Casandro is a German engineer in information technology. He is a member of the Chaos Computer Club (CCC) and interested in older technology, both from its technological as well as its social side. His article on Bildschirmtext as a potential alternative to web services made the front page of Die Datenschleuder (ds.ccc.de/pdfs/ds101.pdf). His first contact with the teletext family of standards came when his parents got their first teletext-capable TV set. This opened another window into the world, particularly as Austrian television soon carried a teletext course on teletext. In recent years, he has been fixing BTX decoders, has restored pages from tapes, and set up BTX dialup numbers.
Bildschirmtext was the German version of France's Minitel. The technology and the culture both shaped the German hacker community and provides a vision for a world beyond our current mess with web services.
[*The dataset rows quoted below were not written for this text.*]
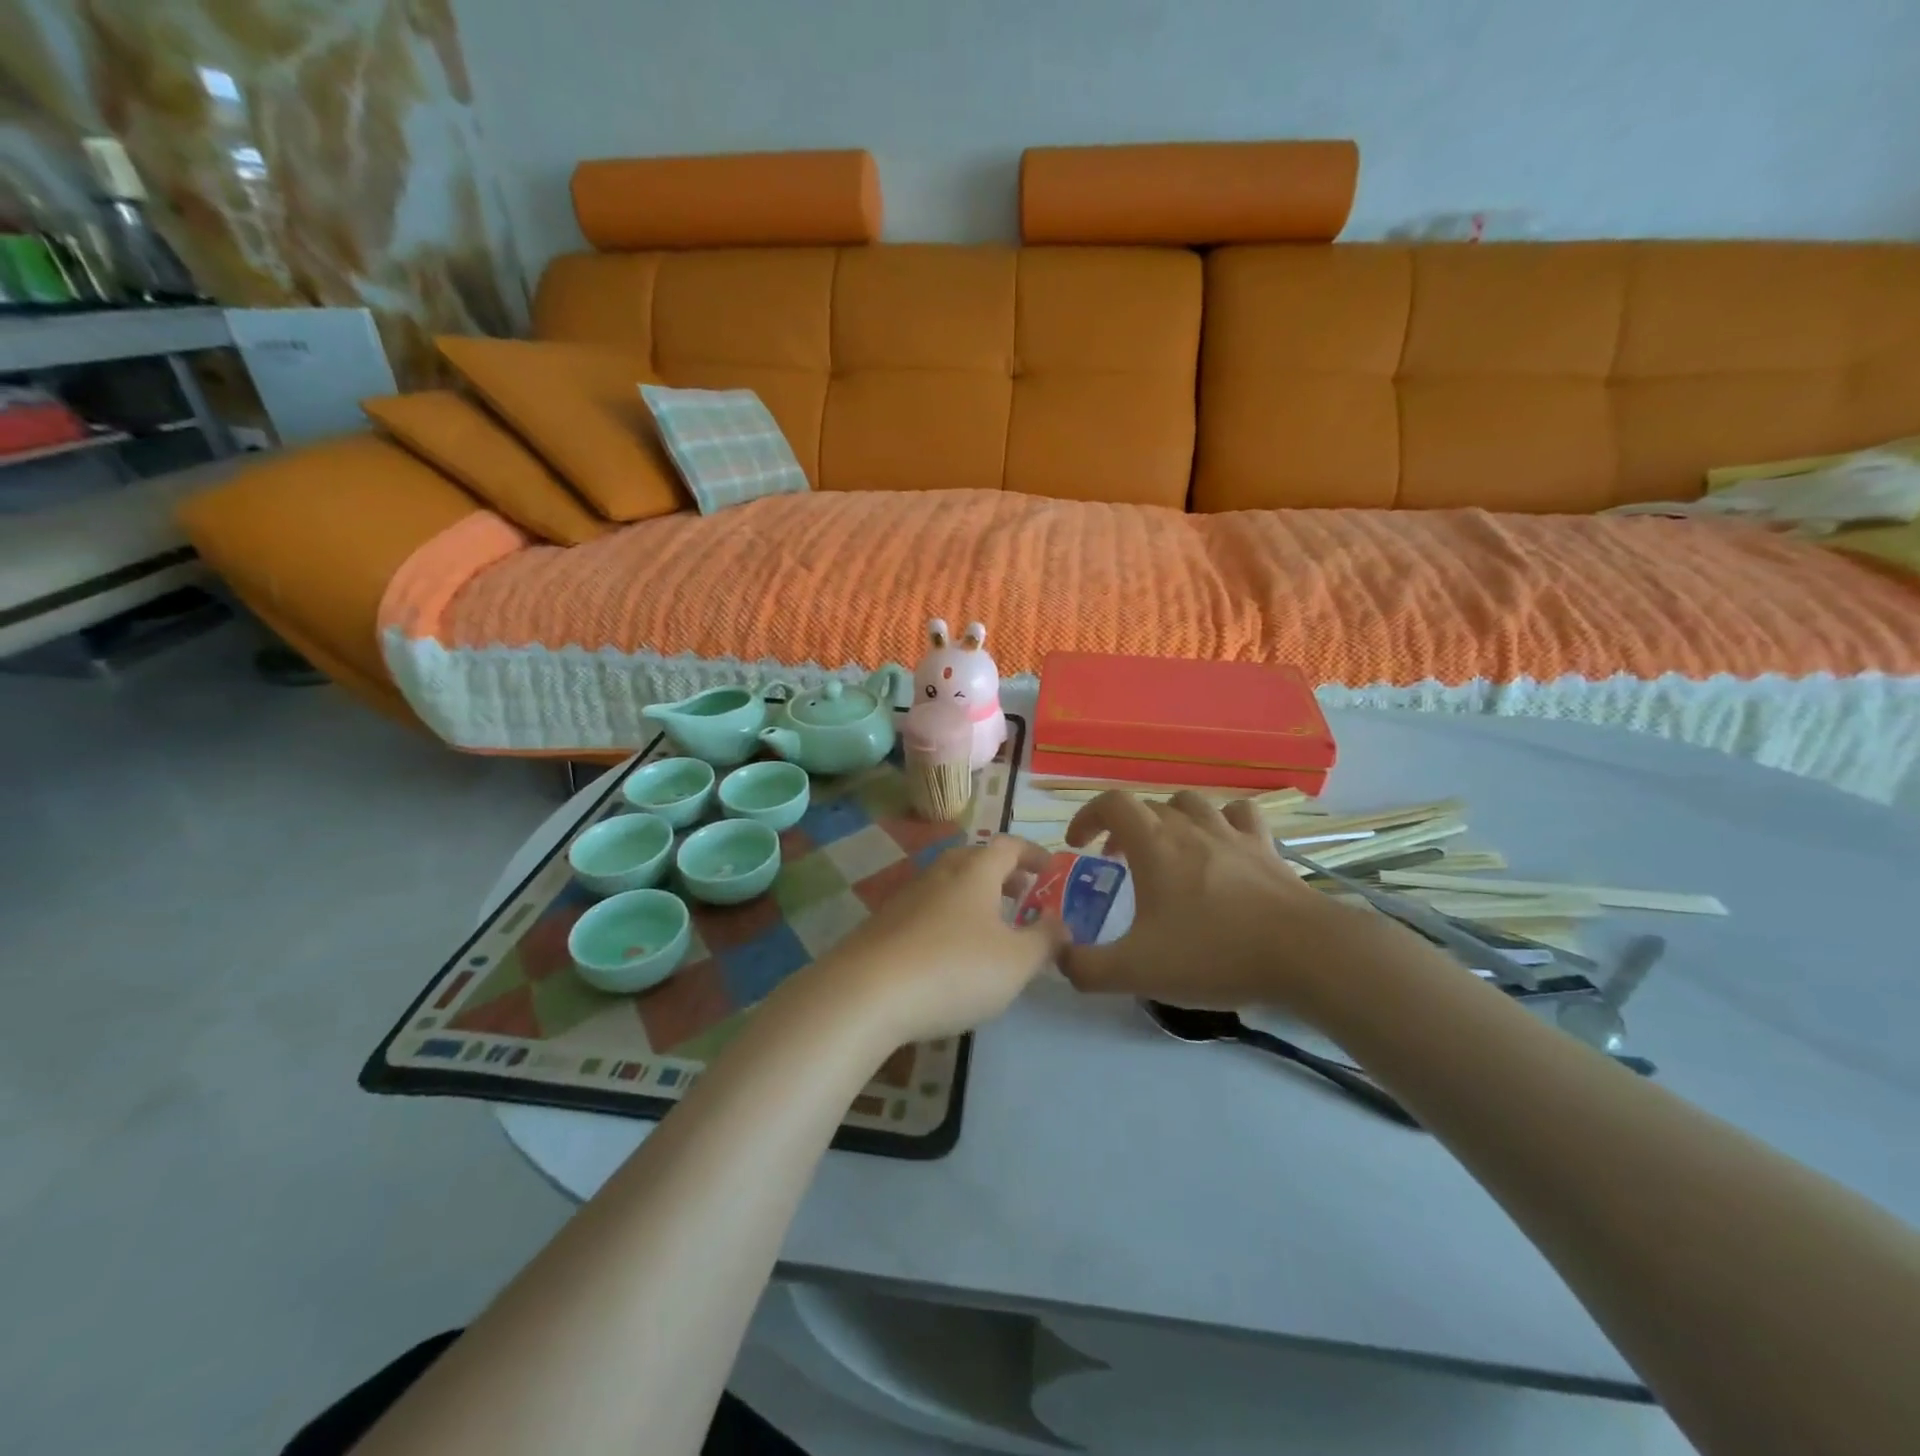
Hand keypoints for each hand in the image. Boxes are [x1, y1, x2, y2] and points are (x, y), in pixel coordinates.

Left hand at [816, 836, 1068, 1043]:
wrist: (866, 993)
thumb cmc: (954, 969)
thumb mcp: (1016, 962)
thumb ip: (1045, 940)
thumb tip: (1060, 923)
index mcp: (975, 872)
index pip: (1008, 846)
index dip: (1032, 854)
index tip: (1049, 868)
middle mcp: (939, 874)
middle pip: (974, 859)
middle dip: (1002, 874)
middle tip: (1020, 895)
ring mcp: (905, 897)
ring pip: (947, 884)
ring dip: (973, 897)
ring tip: (989, 926)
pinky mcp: (882, 925)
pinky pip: (925, 910)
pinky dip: (947, 919)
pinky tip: (948, 952)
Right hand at [1061, 791, 1404, 1015]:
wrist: (1304, 954)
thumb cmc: (1214, 952)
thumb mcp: (1137, 971)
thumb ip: (1087, 968)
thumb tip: (1060, 960)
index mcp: (1154, 844)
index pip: (1111, 804)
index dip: (1087, 817)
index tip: (1078, 845)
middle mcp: (1190, 827)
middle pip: (1148, 806)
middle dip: (1123, 828)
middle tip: (1117, 862)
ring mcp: (1233, 834)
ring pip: (1192, 804)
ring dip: (1170, 819)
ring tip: (1168, 849)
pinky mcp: (1267, 849)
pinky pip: (1240, 816)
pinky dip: (1223, 822)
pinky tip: (1223, 846)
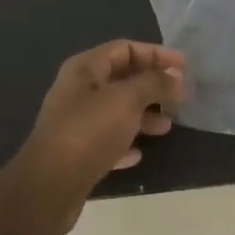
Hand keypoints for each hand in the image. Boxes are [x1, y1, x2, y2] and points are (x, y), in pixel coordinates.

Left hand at [21, 41, 186, 206]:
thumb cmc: (89, 131)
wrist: (49, 186)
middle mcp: (78, 91)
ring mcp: (76, 122)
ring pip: (117, 111)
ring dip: (144, 115)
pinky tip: (139, 153)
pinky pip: (108, 140)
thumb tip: (176, 76)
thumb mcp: (127, 99)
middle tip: (181, 97)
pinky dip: (126, 142)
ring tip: (167, 126)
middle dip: (153, 86)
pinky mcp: (77, 152)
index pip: (125, 49)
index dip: (156, 54)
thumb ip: (155, 83)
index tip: (185, 67)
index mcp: (85, 69)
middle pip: (122, 79)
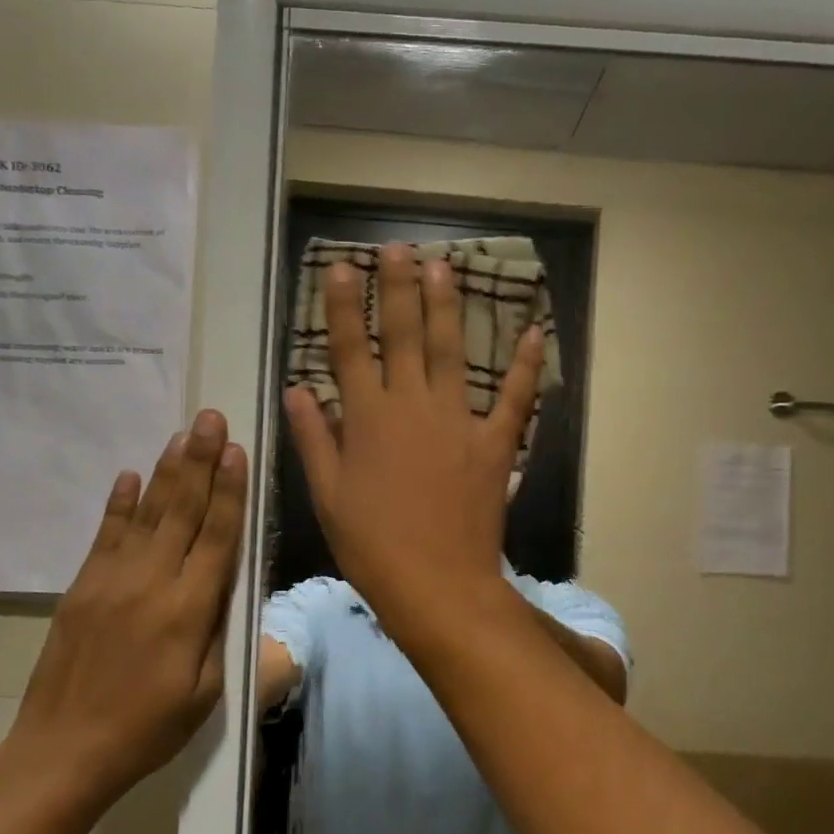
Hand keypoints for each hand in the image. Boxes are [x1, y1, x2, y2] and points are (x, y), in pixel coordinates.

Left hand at [9, 410, 245, 799]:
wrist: (63, 751)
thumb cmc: (149, 728)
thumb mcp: (207, 691)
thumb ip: (221, 631)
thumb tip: (230, 583)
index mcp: (189, 610)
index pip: (217, 536)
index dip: (229, 491)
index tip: (236, 450)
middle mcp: (151, 583)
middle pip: (183, 512)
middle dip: (200, 462)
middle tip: (210, 419)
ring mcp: (111, 581)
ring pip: (147, 514)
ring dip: (167, 471)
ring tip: (182, 434)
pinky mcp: (82, 588)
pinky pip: (106, 535)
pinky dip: (120, 503)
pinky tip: (131, 475)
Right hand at [284, 243, 542, 620]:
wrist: (436, 584)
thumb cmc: (372, 546)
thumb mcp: (328, 496)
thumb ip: (314, 439)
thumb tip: (298, 390)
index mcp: (367, 420)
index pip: (349, 349)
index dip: (343, 307)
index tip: (340, 269)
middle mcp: (412, 407)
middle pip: (403, 335)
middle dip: (398, 288)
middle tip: (397, 248)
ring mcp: (457, 422)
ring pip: (450, 352)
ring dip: (446, 306)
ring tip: (444, 265)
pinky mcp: (494, 444)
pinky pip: (513, 398)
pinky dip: (525, 365)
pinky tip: (535, 331)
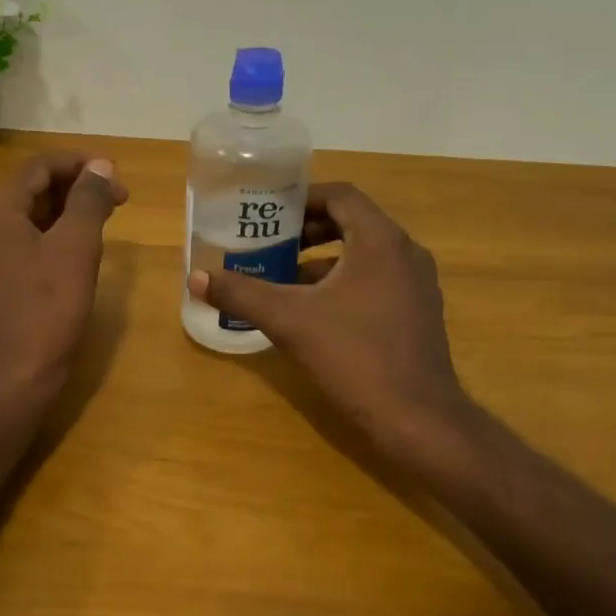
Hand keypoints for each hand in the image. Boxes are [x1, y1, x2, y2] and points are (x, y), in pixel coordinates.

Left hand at [0, 151, 127, 403]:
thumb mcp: (75, 247)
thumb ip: (89, 200)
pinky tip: (85, 245)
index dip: (80, 163)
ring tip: (108, 215)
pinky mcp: (0, 278)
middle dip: (78, 185)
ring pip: (34, 214)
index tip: (117, 172)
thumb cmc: (47, 308)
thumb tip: (101, 166)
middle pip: (35, 187)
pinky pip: (31, 240)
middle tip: (120, 196)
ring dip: (71, 209)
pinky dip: (59, 233)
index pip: (40, 166)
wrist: (15, 375)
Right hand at [188, 182, 476, 465]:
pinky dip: (345, 284)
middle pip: (353, 223)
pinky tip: (316, 313)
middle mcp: (406, 253)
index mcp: (380, 241)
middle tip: (273, 243)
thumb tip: (196, 277)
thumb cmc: (354, 356)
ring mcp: (418, 284)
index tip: (270, 213)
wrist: (417, 419)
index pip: (341, 196)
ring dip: (325, 260)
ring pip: (366, 255)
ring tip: (285, 278)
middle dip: (310, 231)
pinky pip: (378, 280)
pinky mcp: (419, 313)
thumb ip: (242, 294)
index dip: (303, 198)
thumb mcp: (289, 320)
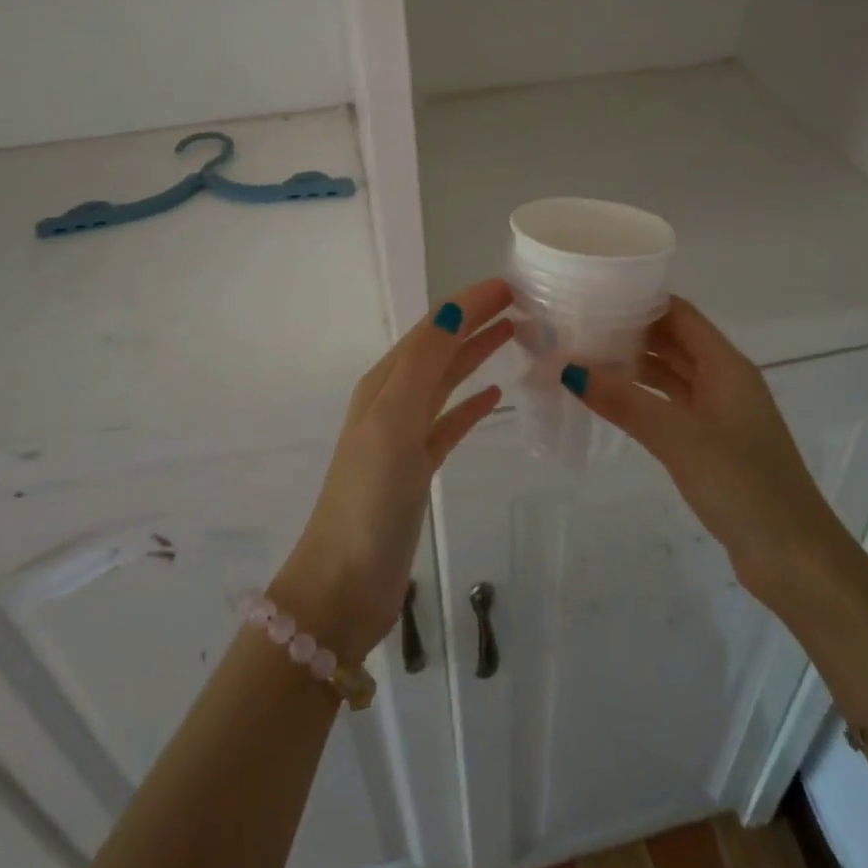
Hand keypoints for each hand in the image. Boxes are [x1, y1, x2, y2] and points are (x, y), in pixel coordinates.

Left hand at [273, 279, 514, 659]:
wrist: (345, 583)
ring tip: (515, 334)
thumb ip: (422, 363)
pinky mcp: (418, 468)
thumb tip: (455, 308)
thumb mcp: (393, 421)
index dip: (468, 302)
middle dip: (475, 320)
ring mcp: (404, 436)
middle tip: (522, 302)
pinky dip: (472, 404)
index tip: (511, 284)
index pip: (433, 328)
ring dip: (476, 353)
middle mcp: (392, 401)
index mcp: (384, 383)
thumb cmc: (370, 498)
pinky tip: (496, 395)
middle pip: (440, 347)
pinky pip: (450, 422)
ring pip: (446, 380)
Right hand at [561, 297, 850, 610]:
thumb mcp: (678, 438)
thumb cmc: (743, 484)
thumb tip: (569, 369)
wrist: (794, 559)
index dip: (641, 299)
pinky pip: (670, 406)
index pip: (679, 314)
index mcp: (726, 366)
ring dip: (633, 365)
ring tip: (583, 356)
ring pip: (670, 375)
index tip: (594, 291)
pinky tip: (610, 399)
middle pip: (673, 341)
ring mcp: (719, 414)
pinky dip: (642, 398)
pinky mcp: (712, 444)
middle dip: (630, 330)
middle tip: (578, 323)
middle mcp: (724, 381)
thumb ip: (625, 401)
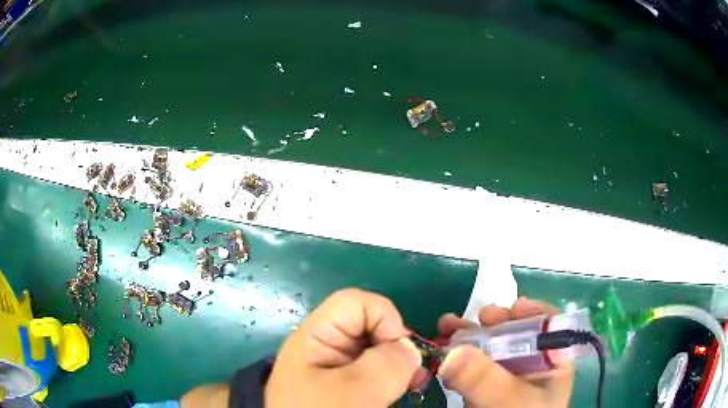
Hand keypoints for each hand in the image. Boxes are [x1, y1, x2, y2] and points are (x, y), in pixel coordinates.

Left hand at [265, 289, 422, 407]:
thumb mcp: (353, 392)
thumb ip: (386, 365)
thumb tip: (410, 349)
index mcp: (318, 337)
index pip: (356, 303)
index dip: (385, 318)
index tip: (398, 352)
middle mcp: (327, 346)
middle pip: (371, 326)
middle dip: (397, 346)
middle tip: (413, 375)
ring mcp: (337, 366)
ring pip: (377, 350)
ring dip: (399, 365)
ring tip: (412, 385)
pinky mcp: (346, 383)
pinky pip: (375, 370)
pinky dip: (393, 378)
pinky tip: (401, 391)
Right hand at [437, 297, 573, 407]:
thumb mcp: (509, 402)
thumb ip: (486, 379)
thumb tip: (451, 351)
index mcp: (552, 361)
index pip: (550, 327)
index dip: (533, 313)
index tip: (511, 310)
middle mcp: (532, 364)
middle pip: (517, 333)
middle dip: (493, 322)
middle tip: (475, 317)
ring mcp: (507, 375)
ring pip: (490, 347)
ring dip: (468, 335)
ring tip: (446, 325)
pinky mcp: (486, 385)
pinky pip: (473, 365)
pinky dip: (457, 356)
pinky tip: (443, 350)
It's particularly important due to the so-called BTX-Hack. The Chaos Computer Club (CCC) got the login credentials for the BTX user account of the bank they had their account at. They used it to access their own donation page repeatedly, generating a fairly high bill. They publicized the hack right from the beginning and clearly stated that they just wanted to expose the security issue and didn't want the money. The TV report about it featured an interview with the manager of that bank praising the CCC for its work.
The other aspect of Bildschirmtext is that its technical standards were meant to be extended. Apart from your standard text terminal, provisions for vector and pixel graphics as well as audio were defined right from the start. Today, the same idea could be extended to provide multimedia services on top of plain text terminal sessions. This could be a much simpler alternative to the ever growing complexity of web services.
This talk will focus mostly on the things that made Bildschirmtext unique as well as the ideas behind it.